If you threw a ball off a boat, you couldn't hit water. So worry not, Pierce m'boy, your "capabilities" are of no concern to me. Why would anyone be intimidated by empty space? I have no doubt you're a physical entity; intellectually, you're of no consequence to me.
Anyway, what I believe to be true wrt this topic was already included in my initial comment. I'd suggest that you read more carefully, but that assumes the ability to read to begin with. And if you're reading comprehension is on par with your written composition, that assumption would be a flawed one.
But yes, I'm glad that last thread closed with whymak's comment. Nice way to highlight his "logic" where people can be asked to prove a negative. Like I said, CCP apologists are people too...just not very intelligent or educated ones.
321manu
LOL, you really are a CCP butt kisser of the highest order. From that article you quoted, "Beijing insists it has the right to set up the zone, as a means of self-defence,". And because that's what Beijing says, that's what you believe? Dude, I've got several bridges that I'm sure you'd love to buy. I'd write it off to simply being incredibly naive and gullible, but being that it's you, I think it's again just the CCP apologist DNA shining through. As I said before, the penetrance of that genotype can be astounding.

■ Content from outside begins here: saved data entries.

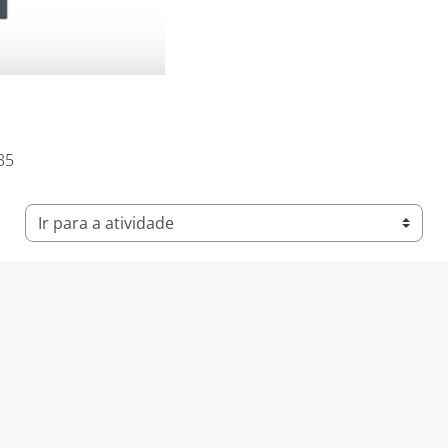
:35
Ir para a atividade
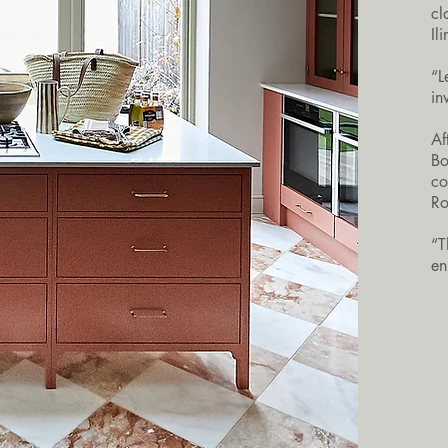
cl
Il
“L
in
Af
Bo
co
Ro
“T
en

I guess that's what you call "background knowledge"...stuff that only idiots would believe hook/line/sinker. I had you pegged in that category all along, but I hadn't labelled Mr. Lo necessarily as such. It's unfortunate you had to besmirch his good name.
Anyway, you're allowed to have your opinion, of course. Crazy stupid CCP apologists are people too, after all.
lexishk
Looks to me like by "best answer" you mean "best guess". Sorry but I don't find this any more convincing than the many other theories you've mentioned. Of course the truth is most likely a combination.
singleline
China’s important economic coastal cities must be well protected. It’s almost a matter of life and death. Whether China can fully enforce the right to the zone is another matter.
It’s stupid to start a military conflict because too many human lives and too much economic wealth are at stake.
Besides ‘threatening’ our Asian neighbours through the air DEFENCE zones, China can at the same time buy Asian friends using money. Please read Hu Shuli’s article ‘China will benefit from investing in others’ infrastructure development’ published this morning.
As an emergency measure (say to prepare for a sudden QE taper), swap lines should also be set up between China and other Asian neighbours. Please visit ****www.project-syndicate.org/commentary/katharina-pistor-crticizes-the-new-great-divide-in-international-monetary-management.
Now China certainly needs a Bismarck-like leader.